2022 Gartner® Magic Quadrant™ SIEM
Get the reportMore
Monitoring requires a multi-faceted approach if DevOps teams want end-to-end visibility and deep insight into issues. This is especially true in the case of modern microservices applications, which are essentially collections of distributed services that talk to each other over a service mesh. With monolithic applications, requests can be tracked easily from the client to the server and back, but with modern applications, every request passes through numerous services before completion. Along the way, a request can fail or slow down for various reasons. While metrics are great for alerting and logs are good for digging deeper to identify problem areas, there are certain issues that need deeper visibility than metrics and logs can provide. This is why distributed tracing belongs in every DevOps team’s monitoring arsenal.
There are quite a few similarities between logs and traces. First of all, they have the same goal of delivering deeper visibility into the functioning of a system. They look beyond metrics to tell the detailed story behind an issue. In doing so, they collect a lot of repetitive data that needs to be distilled and analyzed in order to find hidden gems. But if you want to take a look at the individual incarnation of of a particular issue with fine-grained detail: they are unbeatable.
Second, they’re both proactively inserted into an application by its developers. This is significant because, as Pawel Brzoska of Sumo Logic says, “an application’s observability gains a lot from the fact that telemetry signals are designed, composed, and produced by an application developer/vendor in compliance with industry standards, and are not a proprietary, black box component of the monitoring vendor.”
Third, logs and distributed tracing have a similar architecture – they collect performance data from the system and route it to an external location for further analysis. Thus, they both require storing and analysis of performance data. In fact, you could argue that traces are a form of structured log. They both describe unique events that happened in a specific timeframe. As a matter of fact, many customers achieve some tracing use cases (see below) by logging equivalent information into individual component logs and using stitching techniques in log analytics engines to achieve trace-like visibility based on them. Not very easy but it can work.

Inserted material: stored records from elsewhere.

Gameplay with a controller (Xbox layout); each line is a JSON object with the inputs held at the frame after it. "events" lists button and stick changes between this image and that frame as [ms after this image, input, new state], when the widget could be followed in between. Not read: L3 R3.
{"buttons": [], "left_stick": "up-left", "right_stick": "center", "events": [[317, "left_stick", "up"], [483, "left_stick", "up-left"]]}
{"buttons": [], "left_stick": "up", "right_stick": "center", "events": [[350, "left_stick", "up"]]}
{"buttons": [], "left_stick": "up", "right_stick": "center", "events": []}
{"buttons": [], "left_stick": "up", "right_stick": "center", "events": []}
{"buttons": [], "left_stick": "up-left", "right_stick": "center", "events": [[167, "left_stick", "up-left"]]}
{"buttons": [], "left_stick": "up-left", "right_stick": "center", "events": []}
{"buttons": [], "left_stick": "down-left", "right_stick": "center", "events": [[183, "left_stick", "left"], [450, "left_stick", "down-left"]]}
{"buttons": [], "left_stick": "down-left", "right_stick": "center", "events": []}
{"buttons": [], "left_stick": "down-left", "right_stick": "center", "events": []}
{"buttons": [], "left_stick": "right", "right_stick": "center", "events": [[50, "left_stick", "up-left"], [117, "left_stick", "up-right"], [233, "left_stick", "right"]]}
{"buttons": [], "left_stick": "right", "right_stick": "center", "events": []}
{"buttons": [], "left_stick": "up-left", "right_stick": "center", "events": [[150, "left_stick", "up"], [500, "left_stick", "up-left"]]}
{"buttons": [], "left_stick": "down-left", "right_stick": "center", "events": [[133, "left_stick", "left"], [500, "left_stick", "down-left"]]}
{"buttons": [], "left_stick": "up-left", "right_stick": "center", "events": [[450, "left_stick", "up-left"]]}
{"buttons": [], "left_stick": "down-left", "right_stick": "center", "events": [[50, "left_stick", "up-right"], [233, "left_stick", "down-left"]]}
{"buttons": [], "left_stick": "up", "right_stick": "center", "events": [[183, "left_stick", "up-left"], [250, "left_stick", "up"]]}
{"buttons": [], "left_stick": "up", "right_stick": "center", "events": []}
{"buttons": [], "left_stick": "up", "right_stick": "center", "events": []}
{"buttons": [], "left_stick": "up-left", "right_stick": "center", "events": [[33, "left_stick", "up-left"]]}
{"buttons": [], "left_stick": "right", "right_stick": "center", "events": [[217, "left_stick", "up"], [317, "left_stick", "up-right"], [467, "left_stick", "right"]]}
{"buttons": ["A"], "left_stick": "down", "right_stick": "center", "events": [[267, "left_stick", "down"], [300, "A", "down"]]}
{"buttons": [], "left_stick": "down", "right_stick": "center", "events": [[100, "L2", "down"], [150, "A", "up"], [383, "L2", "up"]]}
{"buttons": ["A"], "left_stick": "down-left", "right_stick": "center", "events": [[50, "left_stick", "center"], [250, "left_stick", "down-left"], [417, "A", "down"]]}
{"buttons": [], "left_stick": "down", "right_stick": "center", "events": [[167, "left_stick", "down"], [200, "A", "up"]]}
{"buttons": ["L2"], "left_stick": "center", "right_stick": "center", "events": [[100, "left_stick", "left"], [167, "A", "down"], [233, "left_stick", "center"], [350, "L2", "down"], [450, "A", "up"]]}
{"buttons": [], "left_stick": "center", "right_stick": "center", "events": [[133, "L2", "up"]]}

There are some key differences between logs and traces that make them complementary to each other. First, let’s focus on the data formatLogs can be produced by any part of the stack, sometimes with minimal structure, whereas distributed tracing creates highly-structured records of user transactions as they pass through different services and parts of the application stack. Log data is collected in the form of raw text, while tracing data is recorded as structured events called “spans”. A span defines how long a request spent in a particular service. Multiple spans can then be stitched together into a “trace” (using trace and span IDs), which is a description of the entire transaction.. Spans adhere to a specific structure and can be more lightweight than log files. Secondly, and most importantly, logs and taces also serve two different use cases, complementary but also orthogonal. Logs describe detailed behavior of a single infrastructure component: a node, container, process, application service, and its ability to serve clients’ requests. Traces on the other hand introduce a concept of a transaction - a single client call that travels through multiple infrastructure elements. A single trace describes the journey and gathers details of the performance and availability of all steps on its way into a single record.
From that point of view - traces are better when you want to start troubleshooting top-down: from user transaction down to individual faulty infrastructure components. When you find the issue, tracing becomes less valuable and you need to switch to logs that, as mentioned above, contain full detailed information about the component’s behavior.
Finally, logging has existed for decades, while distributed tracing has been gaining prominence in recent years. It has been driven by the migration from monoliths to microservices-based, distributed, and cloud-native applications. Microservices architectures mean that user transactions can involve dozens or even hundreds of individual services, and traditional application performance tools are unable to stitch the myriad of services calls into a coherent picture. Additionally, modern applications can be complex to the point of almost being organic in their intricacies. Monitoring these applications has required new ways of thinking and innovative approaches, of which tracing is but one, albeit important, development.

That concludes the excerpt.